**Task objective:** Any picture among the records should be left out, please; retype the rest exactly.

**Input data:**

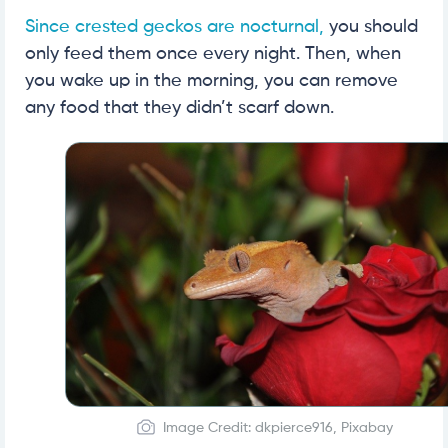
Since crested geckos are nocturnal,
you should
only feed them once every night. Then, when
you wake up in the morning, you can remove
any food that they didn’t scarf down.
Image Credit: dkpierce916, Pixabay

**Answer section:**
Since crested geckos are nocturnal,
you should
only feed them once every night. Then, when
you wake up in the morning, you can remove
any food that they didn’t scarf down.
Image Credit: dkpierce916, Pixabay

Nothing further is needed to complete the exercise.